Lilia y Marlén guardan en una caja las fotos de Jairo. Algunas están sueltas y otras organizadas en álbumes.

-Ayyy Dios mío Jairito por favor… – dice Lilia entre un suspiro mientras Marlén escarba la caja.

- Para una cosa de esas es mejor que acaben con toda la familia. Es mejor eso y no quedarse uno sufriendo.

***
John Jairo fue bautizado en Tunja. Tres meses después de la muerte de Jairo, Angélica y el niño se fueron para Medellín, donde vivía la familia de ella.

Para los López fue muy difícil separarse de John Jairo.

-A nosotros nos sacó adelante y nos ayudó muchísimo el hijo que él dejó – me dice Marlén mientras mira las fotos de John Jairo recién nacido – es una lucecita que nos alumbró.

Lilia se aferró tanto a su nieto que cuando llegó el momento no lo quería dejar ir. Ella lo sentía como propio; lo veía como una extensión de Jairo y daba por sentado que era ella la persona que se tenía que quedar con él para cuidarlo, criarlo y educarlo.

Fue una trabajadora social quien la hizo entrar en razón.
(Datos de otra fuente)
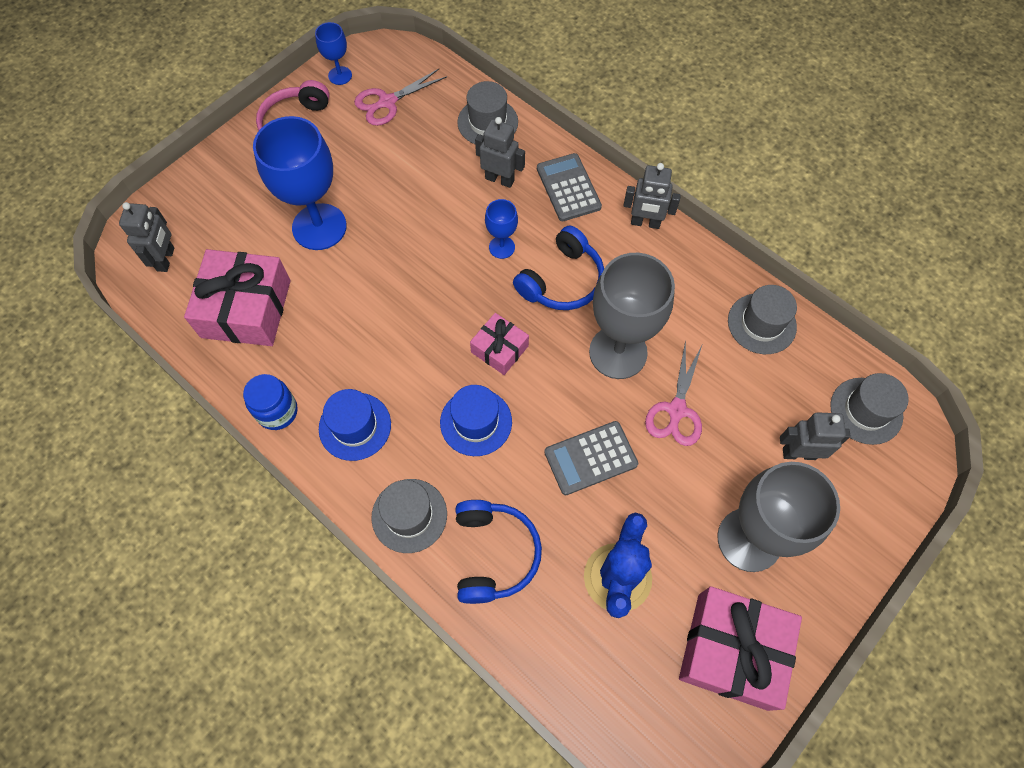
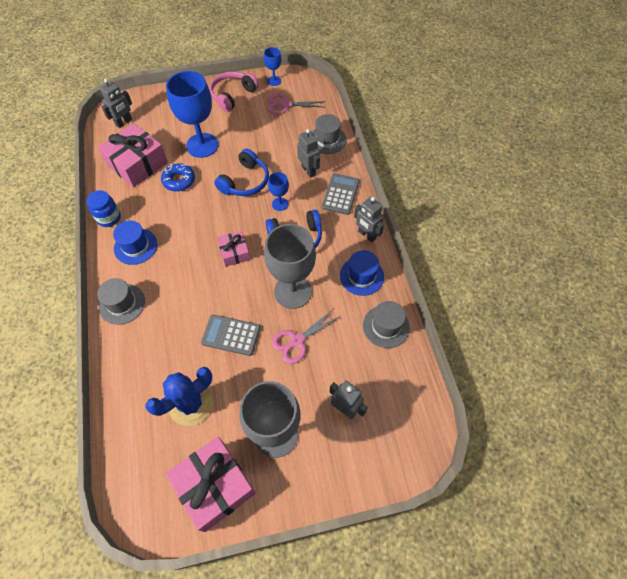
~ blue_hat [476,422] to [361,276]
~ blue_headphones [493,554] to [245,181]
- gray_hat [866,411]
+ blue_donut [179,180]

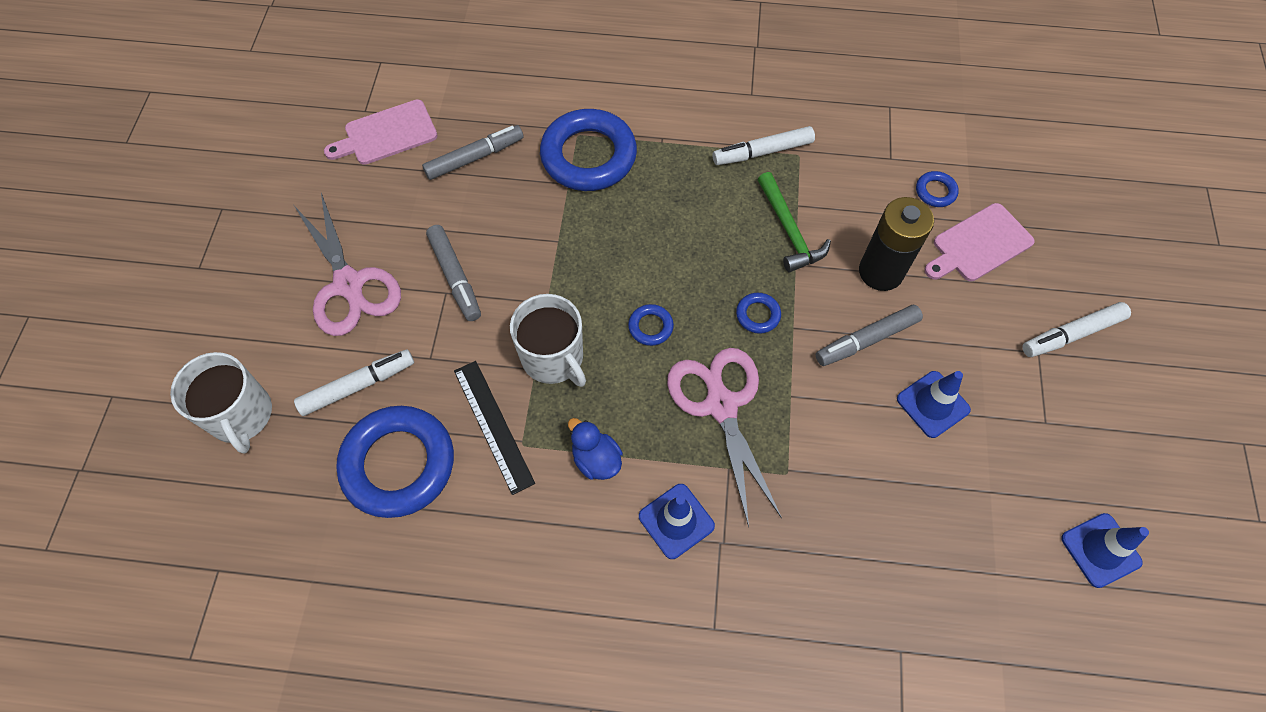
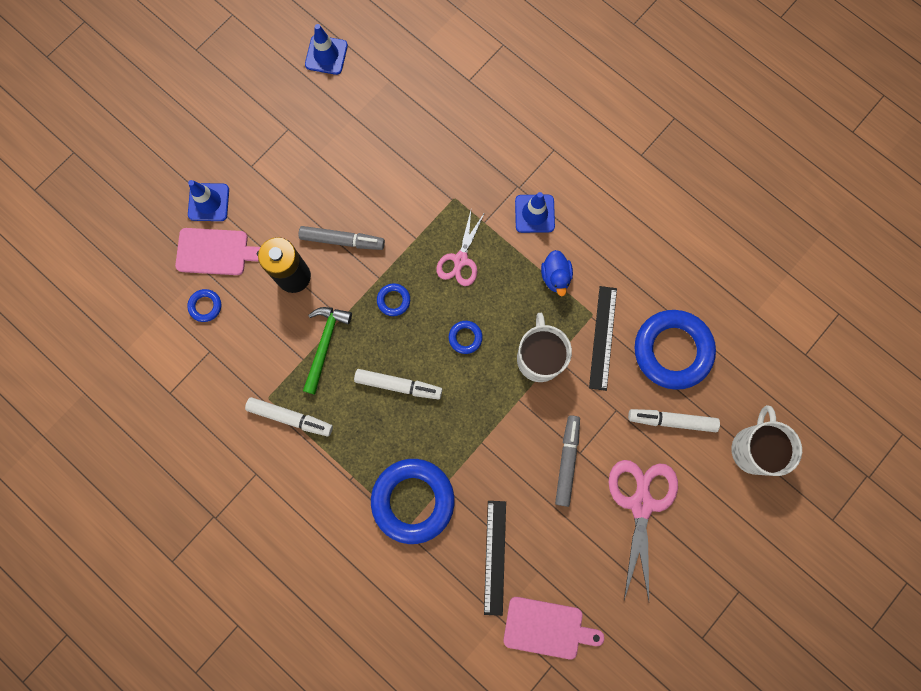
~ gray_marker_pen [475,158] to ebony_ruler [495,557]
~ pink_scissors [721,405] = [460,260] x0.63
~ blue_road_cone [933,404] to [208,202]
~ white_marker_pen [1071,334] to [398,385]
Le explicó lo que para el resto de la gente es una obviedad, pero a ella en ese momento le sonó como una revelación: el niño es de la mamá.

A sus 4 o 5 años John Jairo fue por primera vez a la tumba de su papá.

-Mire, papito, acá está su papá – le dijo Lilia.

El niño la pateó con fuerza, no lloraba con tristeza sino con rabia, quería sacarlo de la tierra. Miró a su abuela materna y le gritó exigiéndole la verdad; el por qué su papá estaba enterrado bajo el piso si era ella misma quien le había dicho que él estaba en el cielo.

-Poco a poco ha conocido la verdad – me dice Lilia mientras intercambiamos las fotos que Marlén nos va alcanzando – echa mucho de menos al papá.

Marlén saca la única foto que está laminada.

En la imagen aparece Jairo con la mirada perdida. Tiene puesto un traje de corbata, saco negro y camisa azul. A su lado está Angélica con una blusa blanca. Él a la izquierda y ella a la derecha. Angélica pasa su brazo por detrás de la espalda de Jairo para reposar la mano sobre el hombro derecho de él. En la mitad, cargado por los dos, se encuentra John Jairo a los pocos meses de nacido.

Esa única foto donde aparecen los tres juntos es un montaje. A Jairo no le alcanzó la vida para retratarse junto a su mujer y a su pequeño hijo.